- **WRITTEN TASK**: Where does "לעבודה" occur in the listing? Copy every line that holds it.
*** Begin section ***
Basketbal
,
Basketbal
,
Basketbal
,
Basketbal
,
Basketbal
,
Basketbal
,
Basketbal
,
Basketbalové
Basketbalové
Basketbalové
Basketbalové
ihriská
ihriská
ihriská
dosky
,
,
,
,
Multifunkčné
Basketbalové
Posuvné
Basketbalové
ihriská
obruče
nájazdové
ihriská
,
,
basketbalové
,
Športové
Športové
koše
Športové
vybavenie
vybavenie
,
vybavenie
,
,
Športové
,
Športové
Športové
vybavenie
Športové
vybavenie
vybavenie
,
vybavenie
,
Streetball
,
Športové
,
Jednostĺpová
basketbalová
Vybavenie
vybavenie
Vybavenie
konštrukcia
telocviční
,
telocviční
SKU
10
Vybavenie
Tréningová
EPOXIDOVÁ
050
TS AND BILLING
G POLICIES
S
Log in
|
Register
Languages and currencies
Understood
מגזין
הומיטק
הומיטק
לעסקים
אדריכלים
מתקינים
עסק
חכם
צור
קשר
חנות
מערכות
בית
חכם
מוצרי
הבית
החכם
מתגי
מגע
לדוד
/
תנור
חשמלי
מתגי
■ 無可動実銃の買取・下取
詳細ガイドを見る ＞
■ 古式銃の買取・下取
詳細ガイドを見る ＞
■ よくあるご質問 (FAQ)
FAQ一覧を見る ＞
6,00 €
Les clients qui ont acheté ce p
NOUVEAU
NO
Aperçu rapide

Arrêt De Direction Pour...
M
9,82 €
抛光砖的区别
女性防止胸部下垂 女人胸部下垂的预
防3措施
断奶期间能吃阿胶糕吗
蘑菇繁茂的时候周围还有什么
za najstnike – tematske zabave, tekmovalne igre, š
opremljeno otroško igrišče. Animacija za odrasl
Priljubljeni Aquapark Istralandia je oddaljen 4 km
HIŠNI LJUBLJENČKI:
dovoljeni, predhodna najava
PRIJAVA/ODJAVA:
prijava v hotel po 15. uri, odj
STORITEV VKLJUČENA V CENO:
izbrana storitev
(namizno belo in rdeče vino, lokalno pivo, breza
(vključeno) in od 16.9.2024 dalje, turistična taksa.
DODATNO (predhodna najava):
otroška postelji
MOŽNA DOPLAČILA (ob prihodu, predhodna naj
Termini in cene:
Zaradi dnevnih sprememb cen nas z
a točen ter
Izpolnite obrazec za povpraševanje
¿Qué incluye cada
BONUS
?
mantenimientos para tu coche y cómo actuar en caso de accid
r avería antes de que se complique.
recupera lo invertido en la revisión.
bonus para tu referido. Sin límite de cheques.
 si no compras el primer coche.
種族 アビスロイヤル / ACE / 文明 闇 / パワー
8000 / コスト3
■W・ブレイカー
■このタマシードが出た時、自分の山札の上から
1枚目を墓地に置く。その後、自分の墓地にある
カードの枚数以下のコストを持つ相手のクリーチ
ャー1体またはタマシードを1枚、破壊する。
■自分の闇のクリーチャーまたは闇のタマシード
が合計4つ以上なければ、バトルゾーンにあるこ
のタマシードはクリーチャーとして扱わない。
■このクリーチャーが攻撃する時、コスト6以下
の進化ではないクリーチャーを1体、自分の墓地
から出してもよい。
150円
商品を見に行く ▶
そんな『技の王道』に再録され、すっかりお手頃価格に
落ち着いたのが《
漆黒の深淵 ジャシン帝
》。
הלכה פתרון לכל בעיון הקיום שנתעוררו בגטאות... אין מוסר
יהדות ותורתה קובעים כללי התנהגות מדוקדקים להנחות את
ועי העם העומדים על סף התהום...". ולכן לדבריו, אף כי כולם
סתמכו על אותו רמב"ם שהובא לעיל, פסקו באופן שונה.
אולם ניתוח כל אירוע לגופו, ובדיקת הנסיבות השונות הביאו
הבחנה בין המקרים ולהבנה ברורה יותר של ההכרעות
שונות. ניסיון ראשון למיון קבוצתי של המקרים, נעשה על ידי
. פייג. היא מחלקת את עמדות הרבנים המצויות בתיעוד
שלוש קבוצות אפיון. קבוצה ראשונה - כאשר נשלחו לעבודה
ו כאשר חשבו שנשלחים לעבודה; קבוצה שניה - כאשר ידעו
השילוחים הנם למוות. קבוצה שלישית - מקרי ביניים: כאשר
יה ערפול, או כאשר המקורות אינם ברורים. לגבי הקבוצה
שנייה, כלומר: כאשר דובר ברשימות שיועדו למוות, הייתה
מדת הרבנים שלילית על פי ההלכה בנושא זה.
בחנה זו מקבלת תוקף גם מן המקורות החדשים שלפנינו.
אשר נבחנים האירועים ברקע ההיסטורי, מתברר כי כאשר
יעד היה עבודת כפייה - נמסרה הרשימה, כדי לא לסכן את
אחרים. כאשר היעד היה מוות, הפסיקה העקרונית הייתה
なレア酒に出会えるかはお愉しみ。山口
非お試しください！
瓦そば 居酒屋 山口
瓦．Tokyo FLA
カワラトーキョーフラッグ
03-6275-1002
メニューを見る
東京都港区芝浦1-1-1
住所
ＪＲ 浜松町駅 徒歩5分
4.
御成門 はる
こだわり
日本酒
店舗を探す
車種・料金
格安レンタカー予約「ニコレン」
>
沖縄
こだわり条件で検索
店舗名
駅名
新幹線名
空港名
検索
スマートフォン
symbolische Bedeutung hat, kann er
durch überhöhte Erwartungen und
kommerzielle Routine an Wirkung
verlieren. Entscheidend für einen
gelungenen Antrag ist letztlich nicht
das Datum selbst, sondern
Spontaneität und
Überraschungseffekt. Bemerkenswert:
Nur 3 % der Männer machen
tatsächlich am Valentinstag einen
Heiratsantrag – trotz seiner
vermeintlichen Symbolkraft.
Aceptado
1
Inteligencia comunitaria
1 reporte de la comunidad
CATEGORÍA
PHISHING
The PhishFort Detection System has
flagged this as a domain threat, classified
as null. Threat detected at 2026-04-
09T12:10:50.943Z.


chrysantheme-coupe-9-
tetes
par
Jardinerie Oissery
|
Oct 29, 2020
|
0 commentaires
*** End section ***
- **SOLUTION FOR THIS PROBLEM**:
שלוש קבוצות אפיון. קבוצה ראשונה - כאשר נשלחו לעבודה
ו כאשר חשבו שנשלחים לעבודה; קבוצה שניה - כאשר ידעו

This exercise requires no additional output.